|
Das
fremde Kind
Kapitel 11: Wie der Hofmeister angekommen war und die Kinder sich vor ihm
fürchteten, Seite 1 ( von 2 )
ETA Hoffmann
In vollem Sprunge eilten Felix und Christlieb nach Hause, indem sie
unaufhörlich riefen: "Ach, das fremde Kind ist ein schöner
Prinz!" - "Ach, das fremde Kind ist eine schöne
Prinzessin!" Sie wollten das jauchzend den Eltern verkünden, aber wie
zur Bildsäule erstarrt, blieben sie in der Haustüre stehen, als ihnen
Herr Thaddäus von Brakel entgegentrat und an seiner Seite einen fremden
verwunderlichen Mann hatte, der halb vernehmlich in sich hineinbrummte:
"Das sind mir saubere Rangen!" - "Das ist der Herr
Hofmeister," sprach Herr von Brakel, indem er den Mann bei der Hand
ergriff, "das ist der Herr Hofmeister, den euch der gnädige Onkel
geschickt hat.
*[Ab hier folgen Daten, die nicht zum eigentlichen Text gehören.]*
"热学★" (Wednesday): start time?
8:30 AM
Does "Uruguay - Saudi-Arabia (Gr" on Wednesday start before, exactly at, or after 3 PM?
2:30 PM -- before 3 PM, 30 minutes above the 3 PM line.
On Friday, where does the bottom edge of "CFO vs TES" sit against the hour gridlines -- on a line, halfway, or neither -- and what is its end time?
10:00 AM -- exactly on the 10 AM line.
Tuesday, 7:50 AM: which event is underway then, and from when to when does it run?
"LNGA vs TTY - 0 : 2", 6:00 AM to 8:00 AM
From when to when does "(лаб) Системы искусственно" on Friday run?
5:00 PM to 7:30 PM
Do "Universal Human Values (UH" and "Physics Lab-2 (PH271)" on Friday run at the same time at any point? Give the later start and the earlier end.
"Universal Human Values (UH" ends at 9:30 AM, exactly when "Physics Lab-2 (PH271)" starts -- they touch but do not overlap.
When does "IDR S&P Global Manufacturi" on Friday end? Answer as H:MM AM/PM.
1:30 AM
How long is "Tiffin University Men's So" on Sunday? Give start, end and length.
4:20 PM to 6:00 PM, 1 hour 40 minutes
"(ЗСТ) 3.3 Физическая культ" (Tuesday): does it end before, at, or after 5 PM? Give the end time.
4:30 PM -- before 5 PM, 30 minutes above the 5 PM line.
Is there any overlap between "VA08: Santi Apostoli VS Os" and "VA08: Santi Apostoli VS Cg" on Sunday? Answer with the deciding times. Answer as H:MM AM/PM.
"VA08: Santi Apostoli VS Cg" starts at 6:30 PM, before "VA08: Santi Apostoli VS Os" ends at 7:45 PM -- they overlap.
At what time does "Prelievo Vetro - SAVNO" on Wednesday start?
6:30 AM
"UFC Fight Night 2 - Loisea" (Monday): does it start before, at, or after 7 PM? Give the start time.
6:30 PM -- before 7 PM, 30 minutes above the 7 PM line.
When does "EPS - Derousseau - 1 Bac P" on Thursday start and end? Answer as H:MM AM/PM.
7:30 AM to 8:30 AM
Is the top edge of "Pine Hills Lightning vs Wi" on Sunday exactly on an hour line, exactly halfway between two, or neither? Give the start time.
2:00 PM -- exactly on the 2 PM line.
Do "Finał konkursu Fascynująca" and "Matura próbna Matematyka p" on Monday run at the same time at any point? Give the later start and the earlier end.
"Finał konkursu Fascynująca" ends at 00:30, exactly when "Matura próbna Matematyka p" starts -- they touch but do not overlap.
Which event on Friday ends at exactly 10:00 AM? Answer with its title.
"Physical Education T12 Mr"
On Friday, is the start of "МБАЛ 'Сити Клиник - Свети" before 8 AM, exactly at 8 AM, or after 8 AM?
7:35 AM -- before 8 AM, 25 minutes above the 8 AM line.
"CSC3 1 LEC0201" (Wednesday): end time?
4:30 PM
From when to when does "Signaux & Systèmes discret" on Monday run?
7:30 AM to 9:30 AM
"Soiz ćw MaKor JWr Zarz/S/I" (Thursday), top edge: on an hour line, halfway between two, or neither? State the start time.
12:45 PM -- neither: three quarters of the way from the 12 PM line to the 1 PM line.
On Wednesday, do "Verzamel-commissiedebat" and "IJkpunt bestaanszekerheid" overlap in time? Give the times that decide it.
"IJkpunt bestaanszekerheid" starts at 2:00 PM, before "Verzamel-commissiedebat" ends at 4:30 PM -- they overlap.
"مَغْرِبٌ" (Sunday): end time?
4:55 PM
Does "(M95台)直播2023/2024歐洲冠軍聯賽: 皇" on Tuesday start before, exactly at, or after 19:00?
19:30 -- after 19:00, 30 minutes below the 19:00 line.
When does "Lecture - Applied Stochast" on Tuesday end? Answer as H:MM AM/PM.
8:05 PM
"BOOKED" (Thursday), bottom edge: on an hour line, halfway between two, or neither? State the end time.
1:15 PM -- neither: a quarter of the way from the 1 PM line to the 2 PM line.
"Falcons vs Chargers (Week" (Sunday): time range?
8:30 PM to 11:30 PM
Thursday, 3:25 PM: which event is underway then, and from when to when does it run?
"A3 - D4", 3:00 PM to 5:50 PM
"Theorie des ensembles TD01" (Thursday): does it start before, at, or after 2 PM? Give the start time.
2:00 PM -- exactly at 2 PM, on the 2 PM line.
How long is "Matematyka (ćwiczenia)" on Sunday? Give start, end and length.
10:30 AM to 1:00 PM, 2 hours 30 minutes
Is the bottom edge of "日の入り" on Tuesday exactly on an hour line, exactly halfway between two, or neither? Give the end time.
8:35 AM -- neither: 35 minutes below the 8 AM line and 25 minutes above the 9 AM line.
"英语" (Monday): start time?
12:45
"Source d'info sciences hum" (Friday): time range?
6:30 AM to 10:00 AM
Grüßt ihn fein artig!" - Aber die Kinder sahen
den Mann von der Seite an und konnten sich nicht regen und bewegen. Das kam
daher, weil sie solch eine wunderliche Gestalt noch niemals geschaut. Der Mann
mochte kaum mehr als einen halben Kopf höher sein als Felix, dabei war er
aber untersetzt; nur stachen gegen den sehr starken breiten Leib die kleinen,
ganz dünnen Spinnenbeinchen seltsam ab. Der unförmliche Kopf war
beinahe viereckig zu nennen, und das Gesicht fast gar zu hässlich, denn
außerdem, dass zu den dicken braunroten Backen und dem breiten Maule die
viel zu lange spitze Nase gar nicht passen wollte, so glänzten auch die
kleinen hervorstehenden Glasaugen so graulich, dass man ihn gar nicht gern
ansehen mochte. Übrigens hatte der Mann eine pechschwarze Perücke auf
den viereckigen Kopf gestülpt, war auch von Kopf bis zu Fuß
pechschwarz gekleidet und hieß: Magister Tinte. Als nun die Kinder sich
nicht rückten und rührten, wurde die Frau von Brakel böse und
rief: "Potztausend, ihr Kinder, was ist denn das? Der Herr Magister wird
euch für ganz ungeschliffene Bauernkinder halten müssen. - Fort! gebt
dem Herrn Magister fein die Hand!" Die Kinder ermannten sich und taten,
was die Mutter befohlen, sprangen aber, als der Magister ihre Hände
fasste, mit dem lauten Schrei: "O weh, o weh!" zurück. Der
Magister lachte hell auf und zeigte eine heimlich in der Hand versteckte Nadel
vor, womit er die Kinder, als sie ihm die Hände reichten, gestochen.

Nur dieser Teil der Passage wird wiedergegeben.